Leeds’ accusation was one of four bombshell allegations of forcible touching leveled against Trump on Wednesday. Trump has fiercely fought back against the claims, suggesting that his Democratic rival, Hillary Clinton, is in cahoots with the media to smear him.
Another one of the women, Mindy McGillivray, also told the Palm Beach Post that she was motivated by Sunday’s debate, where Trump had told Cooper that he had never kissed or groped a woman without her consent. Last Friday, the Washington Post published a 2005 video recording of Trump boasting about doing exactly that.
For her part, Leeds said she couldn’t sleep the night of the debate as she thought about what she should do and how she should do it. She said she previously shared her story with two friends and that they thought she should go public with her story.

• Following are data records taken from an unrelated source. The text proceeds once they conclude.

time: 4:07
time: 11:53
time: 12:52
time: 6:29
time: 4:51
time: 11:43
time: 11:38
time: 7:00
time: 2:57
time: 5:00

She added that she was amazed with how quickly the Times responded to her and how fast the whole experience escalated. Initially, she said, she thought the paper would just rewrite her email in the letters to the editor section. A phone interview led to an in-person interview, which led to a video interview.
The Times published her account of Trump allegedly forcing himself upon her aboard a plane headed to New York on Wednesday. Another woman, Rachel Crooks, also accused Trump of unwanted sexual advances in the Times article. A fourth woman, People magazine writer Natasha Stoynoff, also spoke out Wednesday about Trump allegedly “forcing his tongue down [her] throat” in 2005.

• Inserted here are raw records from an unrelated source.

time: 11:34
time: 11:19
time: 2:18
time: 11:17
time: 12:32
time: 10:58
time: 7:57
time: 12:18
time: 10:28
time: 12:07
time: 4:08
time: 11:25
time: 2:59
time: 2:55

“And then I was out last night at a concert. And I had alerted my daughter that they were going to publish it online,” she said. “And — so, when I came out from the concert, my phone, of course, I had turned it off, my phone was buzzing all over the place. And there was my daughter saying, ‘Oh, my God.’ So, that is when I saw the video.”
Cooper asked Leeds if she was aware of how much criticism there would be for her to tell her story about a presidential candidate during such a contentious election cycle. Trump’s campaign manager, Katrina Pierson, for instance, argued that Leeds’ story could not be true because the aircraft that flew into New York at the time of the alleged assault did not have adjustable armrests. Leeds said she is not opening any emails she does not recognize and is not watching television.
Linda Ross, one of Leeds’ friends, said on “CNN Tonight With Don Lemon” that she did not question why Leeds didn’t say anything about the alleged assault immediately after it happened. Ross noted that it was more difficult for women to report such incidents decades ago.
“We didn’t tell these things generally. So, she told me her story and I was literally shaking,” she said. “I was horrified by what she told me and I didn’t ask her why she didn’t tell anybody at the time, because I knew why she didn’t. We just didn’t. There were repercussions if you were a businessperson and dealing with businesspeople, you’re usually outnumbered. It was just a difficult thing to do.”